The reality is most people don't need either of those things.
If climate science is right (I'm no scientist and I don't care to say it is or it isn't) the private ski area model is going to explode for places that receive enough snow and cold weather to be open regularly. Regular people aren't going to be able to afford skiing anymore.
With the mega pass affect more and more people with money will be looking for these private areas to get away from the masses and long lift lines. Real estate and membership fees will be plenty to keep these places afloat.
Let me repeat, The average skier doesn't care to have 500 inches of snow a year and scary steep terrain, they like sunshine and groomers. Powder Mountain can deliver these things in spades.
A lot of Utah skiers are seriously spoiled and out of touch with what most people deem as an acceptable skiing product.
This is the future. I fucking guarantee it.
dirtbag, not a dentist
I will not pretend to have the answer but the paved road is already there so I am unclear on why the cost to build it is more relevant than the lack of marginal cost to keep using it vs replacing it with something new.

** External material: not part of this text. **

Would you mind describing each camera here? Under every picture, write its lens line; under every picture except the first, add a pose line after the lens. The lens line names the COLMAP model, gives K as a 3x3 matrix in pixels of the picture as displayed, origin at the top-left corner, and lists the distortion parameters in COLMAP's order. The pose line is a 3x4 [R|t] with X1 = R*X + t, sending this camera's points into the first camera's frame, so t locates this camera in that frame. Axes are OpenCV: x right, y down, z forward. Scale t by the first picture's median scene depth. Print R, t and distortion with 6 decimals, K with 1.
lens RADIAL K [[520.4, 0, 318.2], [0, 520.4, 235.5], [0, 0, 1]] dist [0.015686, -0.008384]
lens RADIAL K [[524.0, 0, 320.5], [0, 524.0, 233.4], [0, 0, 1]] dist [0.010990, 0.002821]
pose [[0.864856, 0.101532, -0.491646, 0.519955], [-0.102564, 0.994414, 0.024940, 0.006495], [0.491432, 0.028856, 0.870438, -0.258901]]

A road is a means to destroy wilderness but they could certainly do a shitton more to destroy LCC that they haven't come even close to doing. I think it's fair to wonder if attempting to efficiently push as many people up the canyon is the biggest danger to what it represents.
Obviously they have to maintain it but it seems like folks believe there are viable options like snowsheds that udot isnt fully exploring.
Maybe but the point I got from it is that the local skiing and enviro folks should be advocating for the gondola to do those things you mention and be that useful public transportation fix as well as a train or whatever makes sense but instead they are saying NO to the gondola because they don't want to lose their ability to use their personal car to go up and down the canyon. Yeah, the gondola hasn't been sold as that fix but it should be and be free public transportation. He's saying that the environmental opposition is kind of full of shit.
dirtbag, not a dentist
People are saying "NO" because the proposal that is actually in writing in the ROD (1k ppl/hr, 120 days/yr of operation, insufficient base station parking, no public transit to base station, no info about fees, slower than the bus on the majority of days) sucks. A 4k ppl/hr gondi with 10k parking stalls at the bottom that runs year-round and all ride free sounds fucking awesome, but that's some unicorns and rainbows shit that is not going to happen.